Das Übergangsgebiet zwischen den nordskandinavischen Gebirgen und dem osteuropäischen Flachland heißt: Finnland. Die durchschnittliche Landeshöhe liegt bei 150 m. Der Haltia (1324 m), Finnlands höchste Erhebung, gehört ohnehin fast noch zu Norwegen. Dennoch ist das eisgletschermodellierte Finnland alles andere als flach. Felsige Moränenzüge bilden im Süden bis zu 250 m hohe "Querfalten" (Salpausselkä!), im Norden ragen Inselberge und Fjälls (baumlose Hochflächen) aus weitschwingendem Land. Wirklich flach sind nur die Küstenregionen und die Åland-Inseln. Während Finnlands Südhälfte von der granitfelsigen Schärenküste und der dicht bewaldeten Seenplatte geprägt ist, wird die Nordhälfte vom hügeligen Waldfinnland und den menschenarmen Weiten Finnisch-Lapplands eingenommen.
und Leute
Finnische Haustüren gehen nach außen auf, so dass jeder potenzielle Besucher erst einmal Abstand halten muss.

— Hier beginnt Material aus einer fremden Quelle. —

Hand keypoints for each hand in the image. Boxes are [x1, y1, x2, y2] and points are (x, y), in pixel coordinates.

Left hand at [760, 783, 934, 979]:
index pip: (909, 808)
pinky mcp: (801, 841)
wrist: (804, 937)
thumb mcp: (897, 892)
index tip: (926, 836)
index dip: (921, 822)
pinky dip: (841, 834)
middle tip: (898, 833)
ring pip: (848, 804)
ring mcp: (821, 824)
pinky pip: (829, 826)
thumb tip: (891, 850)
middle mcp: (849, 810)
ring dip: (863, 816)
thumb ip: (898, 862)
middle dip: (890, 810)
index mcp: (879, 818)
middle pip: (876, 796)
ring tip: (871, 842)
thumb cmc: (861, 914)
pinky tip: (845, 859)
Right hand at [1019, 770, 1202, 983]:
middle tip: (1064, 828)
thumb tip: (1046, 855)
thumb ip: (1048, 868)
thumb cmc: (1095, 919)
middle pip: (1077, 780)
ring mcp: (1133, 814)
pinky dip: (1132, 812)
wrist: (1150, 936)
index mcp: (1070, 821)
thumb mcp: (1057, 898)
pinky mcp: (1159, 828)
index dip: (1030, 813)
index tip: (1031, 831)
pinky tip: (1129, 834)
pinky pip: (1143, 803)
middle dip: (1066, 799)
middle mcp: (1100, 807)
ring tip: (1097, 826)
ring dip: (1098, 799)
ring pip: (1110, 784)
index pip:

Dass die stoische Wesensart der Finnen auch andere Vorteile hat, zeigt ihre Badefreude in eiskalten Seen und ihr lässiger Umgang mit blutrünstigen Mücken. Wirtschaftlich hat sich das einst bäuerliche Land in eine Industrie- und Dienstleistungsgesellschaft verwandelt. Neben den im Norden lebenden Sami (Lappen) lebt als zweite ethnische Minderheit eine schwedischstämmige Bevölkerung im Südwesten. Diese Region ist komplett zweisprachig, auch die Ortsnamen sind finnisch/schwedisch (Helsinki - Helsingfors usw.). Englisch ist in Finnland gängig, Deutsch zumindest nicht unbeliebt. Es ist nicht immer leicht, mit den Finnen warm zu werden. Den Unterschied merkt man in den schwedischsprachigen Gebieten Finnlands, wo der menschliche Kontakt unkomplizierter ist.
per Rad entdecken
Die ganz dicken Speicherkarten müssen Finnlandradler vielleicht nicht mitnehmen, denn die Landschaft bleibt sich irgendwie immer treu bzw. ändert sich nur langsam. Kilometerweit geht es in Südfinnland geradeaus durch Wälder, dann kommt eine Kurve oder ein See, und schon geht es wieder kilometerweit geradeaus durch Wälder. Überzeugte Finnlandradler wissen schon, auf was sie sich einlassen. Hyvää matkaa – Gute Reise!